Il presidente della Repubblica Sergio Mattarella, che aveva seguito con ottimismo la semifinale vinta contro la Polonia, ha invitato gli azzurri al Quirinale mercoledì 8 ottobre alle 16, dove si uniranno alle campionesse del mondo già attese per celebrare il doppio trionfo. “Complimenti e felicitazioni per la meritata vittoria. Vi aspetto al Quirinale per ringraziarvi”, ha fatto sapere il Capo dello Stato attraverso il CONI e il presidente Luciano Buonfiglio.
Non sono mancati i messaggi di gioia da parte delle istituzioni. La premier Giorgia Meloni ha scritto sui social: “Dopo lo straordinario successo della Nazionale femminile, anche gli Azzurri conquistano l’oro ai Mondiali, per la seconda volta consecutiva. Siete l’orgoglio di un’Italia che vince!”.

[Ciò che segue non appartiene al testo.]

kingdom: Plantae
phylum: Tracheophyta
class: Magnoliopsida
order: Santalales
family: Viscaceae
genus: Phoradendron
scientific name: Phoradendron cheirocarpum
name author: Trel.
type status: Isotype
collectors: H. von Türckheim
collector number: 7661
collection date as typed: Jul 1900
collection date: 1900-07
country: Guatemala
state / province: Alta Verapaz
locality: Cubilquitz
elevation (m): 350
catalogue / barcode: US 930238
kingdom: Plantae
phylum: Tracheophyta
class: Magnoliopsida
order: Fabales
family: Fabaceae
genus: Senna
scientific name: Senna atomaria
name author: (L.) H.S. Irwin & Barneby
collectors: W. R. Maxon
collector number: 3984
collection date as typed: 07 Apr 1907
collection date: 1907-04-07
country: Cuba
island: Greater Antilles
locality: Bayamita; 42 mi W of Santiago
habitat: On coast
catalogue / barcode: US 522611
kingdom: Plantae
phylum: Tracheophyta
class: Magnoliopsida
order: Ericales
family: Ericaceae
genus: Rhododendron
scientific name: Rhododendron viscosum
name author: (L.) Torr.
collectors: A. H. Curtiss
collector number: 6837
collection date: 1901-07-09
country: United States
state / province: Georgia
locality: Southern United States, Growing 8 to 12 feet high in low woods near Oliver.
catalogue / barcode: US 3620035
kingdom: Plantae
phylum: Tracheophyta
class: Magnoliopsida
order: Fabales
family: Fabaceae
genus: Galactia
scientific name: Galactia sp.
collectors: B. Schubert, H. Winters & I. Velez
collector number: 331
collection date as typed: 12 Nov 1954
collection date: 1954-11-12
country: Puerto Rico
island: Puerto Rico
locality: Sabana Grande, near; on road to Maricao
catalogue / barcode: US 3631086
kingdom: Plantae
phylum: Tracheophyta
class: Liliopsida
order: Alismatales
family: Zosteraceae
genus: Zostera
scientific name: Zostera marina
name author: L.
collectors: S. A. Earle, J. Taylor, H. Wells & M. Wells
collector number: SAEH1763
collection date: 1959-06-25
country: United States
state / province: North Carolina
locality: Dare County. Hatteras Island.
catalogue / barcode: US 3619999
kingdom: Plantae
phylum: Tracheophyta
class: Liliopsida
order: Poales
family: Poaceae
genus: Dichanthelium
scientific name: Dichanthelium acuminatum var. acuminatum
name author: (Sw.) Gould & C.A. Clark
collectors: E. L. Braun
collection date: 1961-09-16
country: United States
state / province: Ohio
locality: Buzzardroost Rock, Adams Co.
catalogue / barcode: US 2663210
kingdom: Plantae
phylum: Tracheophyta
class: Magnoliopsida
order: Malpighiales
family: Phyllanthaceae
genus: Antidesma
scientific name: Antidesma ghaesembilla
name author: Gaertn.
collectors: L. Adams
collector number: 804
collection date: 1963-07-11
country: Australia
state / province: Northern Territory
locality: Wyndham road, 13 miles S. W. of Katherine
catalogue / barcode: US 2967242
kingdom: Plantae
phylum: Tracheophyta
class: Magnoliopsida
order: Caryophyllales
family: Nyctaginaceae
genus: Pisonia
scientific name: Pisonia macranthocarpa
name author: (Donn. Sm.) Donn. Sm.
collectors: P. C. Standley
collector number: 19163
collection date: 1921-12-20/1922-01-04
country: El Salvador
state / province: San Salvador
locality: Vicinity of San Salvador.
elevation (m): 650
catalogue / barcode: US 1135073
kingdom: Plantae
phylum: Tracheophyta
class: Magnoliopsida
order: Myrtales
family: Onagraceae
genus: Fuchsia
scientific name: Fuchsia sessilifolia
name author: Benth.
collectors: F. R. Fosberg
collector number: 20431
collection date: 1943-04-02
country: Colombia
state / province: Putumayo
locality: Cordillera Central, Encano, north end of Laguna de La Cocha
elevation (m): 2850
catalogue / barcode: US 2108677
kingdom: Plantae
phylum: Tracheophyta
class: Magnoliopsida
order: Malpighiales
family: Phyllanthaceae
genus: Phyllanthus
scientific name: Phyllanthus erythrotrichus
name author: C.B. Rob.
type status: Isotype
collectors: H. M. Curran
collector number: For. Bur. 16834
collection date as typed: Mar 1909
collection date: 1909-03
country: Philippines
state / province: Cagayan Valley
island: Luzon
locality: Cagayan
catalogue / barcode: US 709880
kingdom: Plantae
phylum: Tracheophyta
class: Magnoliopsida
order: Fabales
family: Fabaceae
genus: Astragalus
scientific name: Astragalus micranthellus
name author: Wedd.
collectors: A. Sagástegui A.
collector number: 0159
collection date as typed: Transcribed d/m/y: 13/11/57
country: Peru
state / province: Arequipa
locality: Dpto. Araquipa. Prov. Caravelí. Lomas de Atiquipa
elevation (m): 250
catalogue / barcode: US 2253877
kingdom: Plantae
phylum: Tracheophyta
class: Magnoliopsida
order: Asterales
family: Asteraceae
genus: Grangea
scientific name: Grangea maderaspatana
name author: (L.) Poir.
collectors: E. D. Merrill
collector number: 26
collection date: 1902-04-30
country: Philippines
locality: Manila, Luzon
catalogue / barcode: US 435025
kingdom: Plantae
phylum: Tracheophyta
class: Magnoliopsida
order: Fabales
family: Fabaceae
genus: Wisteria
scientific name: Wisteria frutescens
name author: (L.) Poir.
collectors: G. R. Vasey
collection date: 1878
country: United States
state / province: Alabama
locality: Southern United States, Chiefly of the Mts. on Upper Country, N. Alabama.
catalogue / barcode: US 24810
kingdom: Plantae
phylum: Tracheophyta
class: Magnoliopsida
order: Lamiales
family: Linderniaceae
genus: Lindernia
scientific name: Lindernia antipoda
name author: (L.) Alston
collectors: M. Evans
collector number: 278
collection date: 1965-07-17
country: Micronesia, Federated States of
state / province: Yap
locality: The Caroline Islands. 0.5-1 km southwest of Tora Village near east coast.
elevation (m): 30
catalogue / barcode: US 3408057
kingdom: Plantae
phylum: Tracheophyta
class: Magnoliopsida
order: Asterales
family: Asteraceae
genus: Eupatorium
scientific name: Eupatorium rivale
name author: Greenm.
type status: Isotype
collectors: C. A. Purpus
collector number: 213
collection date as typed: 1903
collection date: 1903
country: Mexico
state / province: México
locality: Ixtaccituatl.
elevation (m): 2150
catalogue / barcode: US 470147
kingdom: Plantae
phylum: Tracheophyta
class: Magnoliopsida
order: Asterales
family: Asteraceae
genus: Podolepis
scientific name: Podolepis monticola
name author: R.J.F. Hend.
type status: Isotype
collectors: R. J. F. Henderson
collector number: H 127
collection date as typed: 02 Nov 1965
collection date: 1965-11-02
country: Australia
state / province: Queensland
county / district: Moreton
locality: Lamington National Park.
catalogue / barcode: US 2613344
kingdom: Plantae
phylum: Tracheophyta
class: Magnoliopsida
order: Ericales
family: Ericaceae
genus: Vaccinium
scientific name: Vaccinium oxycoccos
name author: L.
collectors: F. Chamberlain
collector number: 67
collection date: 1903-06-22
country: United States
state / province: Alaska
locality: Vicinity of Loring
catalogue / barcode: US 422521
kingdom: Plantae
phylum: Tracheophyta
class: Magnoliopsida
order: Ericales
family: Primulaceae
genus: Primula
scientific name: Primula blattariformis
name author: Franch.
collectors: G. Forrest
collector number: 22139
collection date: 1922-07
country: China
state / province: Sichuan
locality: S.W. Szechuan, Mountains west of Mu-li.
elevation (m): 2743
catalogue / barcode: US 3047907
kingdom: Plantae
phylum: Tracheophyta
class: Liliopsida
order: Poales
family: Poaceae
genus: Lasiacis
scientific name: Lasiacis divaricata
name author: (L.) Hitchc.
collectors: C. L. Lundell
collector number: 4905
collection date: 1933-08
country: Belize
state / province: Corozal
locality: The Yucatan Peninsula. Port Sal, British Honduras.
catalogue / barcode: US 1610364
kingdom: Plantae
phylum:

Il ministro per lo Sport e i Giovani, Andrea Abodi, ha esaltato il lavoro del commissario tecnico Fefè De Giorgi: “I meravigliosi Azzurri raggiungono le nostre ragazze sul tetto mondiale. Una gioia travolgente per un’impresa che solo in apparenza è sembrata facile. Questa vittoria è frutto di impegno, tenacia, determinazione, sacrifici, talento, competenze, passione e spirito di squadra. Che grande esempio! L’Italia al centro del mondo, grazie”.
Con la doppia affermazione, la pallavolo italiana si conferma al vertice assoluto a livello internazionale, regalando al Paese un traguardo che mancava da oltre sessant’anni.